Ухмыльнувшись, Джайлс подбросил мяч высоко в воздух. Диана потянулась за ним, повернулась и упала лицом в траву. Брат и мисс Сампсон поспешили помочь ей подняться.

— Я не хотел… — начал было мальчик, но Самми махнула ему, чтобы он замолчал.

— Ты не ушиблась, Диана?

— Н-нет, но… — Она поглядела на пятна от травы, появившиеся на платье, и на ее глаза навернулись слезы. — Вы только посмотрите на меня!

— Не волнуйся, — сказала ей Самми. — Мы их отстираем, когда придем домой.

— Хорошо.
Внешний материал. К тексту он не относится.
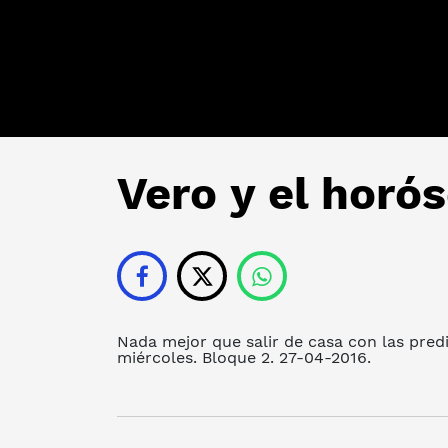
Vero y el horó
Nada mejor que salir de casa con las predi
miércoles. Bloque 2. 27-04-2016.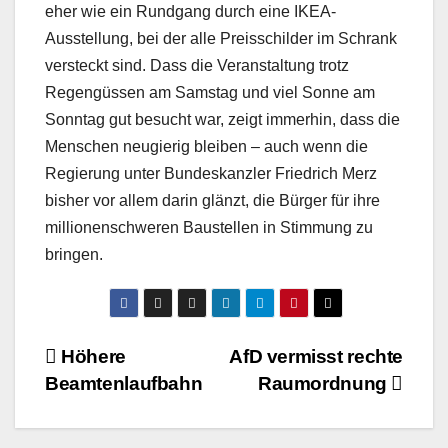
eher wie ein Rundgang durch eine IKEA-
Ausstellung, bei der alle Preisschilder im Schrank
versteckt sind. Dass die Veranstaltung trotz
Regengüssen am Samstag und viel Sonne am
Sonntag gut besucht war, zeigt immerhin, dass die
Menschen neugierig bleiben – auch wenn die
Regierung unter Bundeskanzler Friedrich Merz
bisher vor allem darin glänzt, die Bürger für ihre
millionenschweren Baustellen in Stimmung zu
bringen.
Beitragsnavigation
Höhere
AfD vermisst rechte
Beamtenlaufbahn
Raumordnung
Надеюсь, они ототрутся, и надеюсь, что меня не увидит никто из знакомых прежде, чем мы доберемся до дома, потому что я выгляжу просто замарашкой.

Мисс Сампсон повернулась к Джайлсу сказать ему, чтобы он нашел мяч, потому что они идут домой, но его внимание привлекло нечто другое. Он увидел маленькое стадо коров, одну из достопримечательностей парка. Джайлс немедленно потребовал чашку молока, которую предлагали сопровождавшие коров молочницы.

Диана отказалась от этого угощения, но Джайлсу мисс Сампсон разрешила взять молоко, решив, что он не нарочно сделал так, чтобы сестра упала. Однако едва мальчик его попробовал, как начал жаловаться, что оно теплое, а не холодное, как он любил.